今日は、財務・会計 H26 第4問について解説します。
当社は支店分散計算制度を採用しており、本支店間の債権債務は支店勘定と本店勘定をそれぞれ利用して会計処理している。未達事項整理前の本店の支店勘定残高は 400,000 円(借方残高)であり、決算において判明した未達事項は以下のとおりであった。未達事項整理後の支店の本店勘定貸方残高として、最も適切なものを下記の解答群から選べ。
【未達事項】
・本店から支店に現金 70,000 円を送付した。
・支店は本店負担の運送費 30,000 円を支払った。
・支店は本店の売掛金 80,000 円を回収した。
[解答群]
ア 300,000 円
イ 350,000 円
ウ 380,000 円
エ 450,000 円
解説
本支店会計に関する問題です。
まとめシートで以下の通り解説しています。
本問では「支店分散計算制度を採用している」となっていますが、仕訳に登場する店は本店と支店しかなく支店同士のやりとりはないので上の図解の「本店集中計算制度」と同じ考え方でOKです。
それでは計算していきましょう。
未達事項①:本店から支店に現金 70,000 円を送付した。
支店の仕訳を考えたいところですが、今回問題文の中に「整理前の本店の支店勘定残高は 400,000 円(借方残高)」とあります。
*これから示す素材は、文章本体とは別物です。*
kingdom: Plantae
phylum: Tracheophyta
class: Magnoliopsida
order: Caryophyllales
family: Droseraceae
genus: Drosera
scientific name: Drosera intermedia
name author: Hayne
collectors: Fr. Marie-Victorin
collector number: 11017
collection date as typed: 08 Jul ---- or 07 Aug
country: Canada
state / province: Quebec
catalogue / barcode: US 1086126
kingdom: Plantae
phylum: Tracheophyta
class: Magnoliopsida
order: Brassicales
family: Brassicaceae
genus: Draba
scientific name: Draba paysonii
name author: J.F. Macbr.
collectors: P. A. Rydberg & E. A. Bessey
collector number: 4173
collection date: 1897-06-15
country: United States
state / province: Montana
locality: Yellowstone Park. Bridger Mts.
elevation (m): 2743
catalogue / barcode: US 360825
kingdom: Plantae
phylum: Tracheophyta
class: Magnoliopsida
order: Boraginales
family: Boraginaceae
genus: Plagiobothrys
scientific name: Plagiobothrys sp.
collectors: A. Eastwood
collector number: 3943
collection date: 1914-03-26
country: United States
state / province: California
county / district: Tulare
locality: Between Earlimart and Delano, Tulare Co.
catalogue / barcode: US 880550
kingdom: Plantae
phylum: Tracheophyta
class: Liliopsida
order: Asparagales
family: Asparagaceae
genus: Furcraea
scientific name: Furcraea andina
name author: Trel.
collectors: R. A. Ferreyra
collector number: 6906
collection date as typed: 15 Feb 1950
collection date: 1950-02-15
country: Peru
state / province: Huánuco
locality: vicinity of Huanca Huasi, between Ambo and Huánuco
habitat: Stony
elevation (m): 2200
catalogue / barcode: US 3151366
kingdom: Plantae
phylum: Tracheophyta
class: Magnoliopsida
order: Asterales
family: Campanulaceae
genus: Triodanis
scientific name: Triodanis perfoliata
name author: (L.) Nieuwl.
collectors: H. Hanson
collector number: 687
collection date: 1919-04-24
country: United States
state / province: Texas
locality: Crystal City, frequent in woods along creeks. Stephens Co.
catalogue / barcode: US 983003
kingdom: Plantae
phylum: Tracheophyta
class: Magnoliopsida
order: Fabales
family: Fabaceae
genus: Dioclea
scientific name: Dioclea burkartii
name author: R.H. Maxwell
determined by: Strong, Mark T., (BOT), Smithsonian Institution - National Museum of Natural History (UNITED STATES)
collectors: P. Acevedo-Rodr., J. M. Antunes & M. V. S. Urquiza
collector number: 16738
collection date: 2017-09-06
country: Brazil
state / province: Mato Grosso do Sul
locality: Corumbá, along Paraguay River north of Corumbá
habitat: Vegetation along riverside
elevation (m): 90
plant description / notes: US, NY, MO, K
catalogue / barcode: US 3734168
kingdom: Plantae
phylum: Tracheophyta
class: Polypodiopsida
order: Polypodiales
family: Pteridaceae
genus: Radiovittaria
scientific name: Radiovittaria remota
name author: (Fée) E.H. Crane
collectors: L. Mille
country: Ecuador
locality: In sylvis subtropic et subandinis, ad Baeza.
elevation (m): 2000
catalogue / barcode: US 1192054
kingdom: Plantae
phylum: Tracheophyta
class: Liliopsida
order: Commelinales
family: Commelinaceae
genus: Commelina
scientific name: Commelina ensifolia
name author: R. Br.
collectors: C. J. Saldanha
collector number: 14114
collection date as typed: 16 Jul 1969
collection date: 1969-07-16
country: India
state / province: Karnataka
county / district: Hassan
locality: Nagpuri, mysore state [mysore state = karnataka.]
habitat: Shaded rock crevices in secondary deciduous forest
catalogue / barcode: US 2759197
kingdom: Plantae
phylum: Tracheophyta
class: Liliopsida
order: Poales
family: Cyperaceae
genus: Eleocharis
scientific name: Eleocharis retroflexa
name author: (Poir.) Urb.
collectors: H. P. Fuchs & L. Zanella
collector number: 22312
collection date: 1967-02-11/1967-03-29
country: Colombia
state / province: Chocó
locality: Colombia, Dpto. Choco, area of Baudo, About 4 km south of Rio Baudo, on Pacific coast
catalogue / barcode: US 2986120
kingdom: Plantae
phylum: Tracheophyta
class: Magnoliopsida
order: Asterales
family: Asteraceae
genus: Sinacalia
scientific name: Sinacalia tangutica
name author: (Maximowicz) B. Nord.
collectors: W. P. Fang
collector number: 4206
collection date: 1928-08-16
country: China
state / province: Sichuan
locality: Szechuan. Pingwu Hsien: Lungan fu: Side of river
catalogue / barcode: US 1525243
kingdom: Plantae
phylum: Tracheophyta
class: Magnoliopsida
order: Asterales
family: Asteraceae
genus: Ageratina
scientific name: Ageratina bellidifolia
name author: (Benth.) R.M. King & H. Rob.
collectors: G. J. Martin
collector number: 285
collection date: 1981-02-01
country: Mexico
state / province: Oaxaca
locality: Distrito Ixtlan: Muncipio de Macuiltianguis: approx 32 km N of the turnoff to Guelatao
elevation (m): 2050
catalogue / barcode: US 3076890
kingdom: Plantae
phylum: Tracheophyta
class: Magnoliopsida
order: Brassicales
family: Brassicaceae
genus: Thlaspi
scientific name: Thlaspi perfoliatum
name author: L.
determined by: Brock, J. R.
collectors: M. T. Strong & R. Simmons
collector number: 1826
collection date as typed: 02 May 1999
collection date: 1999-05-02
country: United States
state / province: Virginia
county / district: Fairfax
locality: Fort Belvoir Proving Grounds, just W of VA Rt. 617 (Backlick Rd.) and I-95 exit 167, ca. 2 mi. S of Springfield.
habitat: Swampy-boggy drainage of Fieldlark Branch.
整理前の支店の本店勘定残高が分からないため、本店の支店勘定残高を基準に考える方法で進めることになります。
そのため、「現金 70,000 円を送付した。」という仕訳は支店には未達ですが本店では仕訳済みなので、本店の支店勘定残高に変化はありません。よって、仕訳無です。
未達事項②:支店は本店負担の運送費 30,000 円を支払った。
支店が行った仕訳ですので、本店にも未達です。
よって、本店側の未達事項の仕訳は 以下の通りです。
(借方)運送費 30,000/(貸方) 支店 30,000
未達事項③:支店は本店の売掛金 80,000 円を回収した。
支店が行った仕訳ですので、本店にも未達です。
よって、本店側の未達事項の仕訳は以下の通りです。
(借方)支店 80,000/(貸方) 売掛金 80,000
以上の①~③をまとめると、未達事項整理後の本店の支店勘定残高は、
借方400,000-②貸方30,000+③借方80,000=借方450,000となります。
本店の支店勘定残高と、支店の本店勘定残高は一致するため、貸方残高 450,000 となります。
以上から、正解は選択肢エとなります。
本問のポイントは、仕訳の未達事項の整理を本店側の支店勘定残高で進めていき、最後に支店の本店勘定残高を求めるという点です。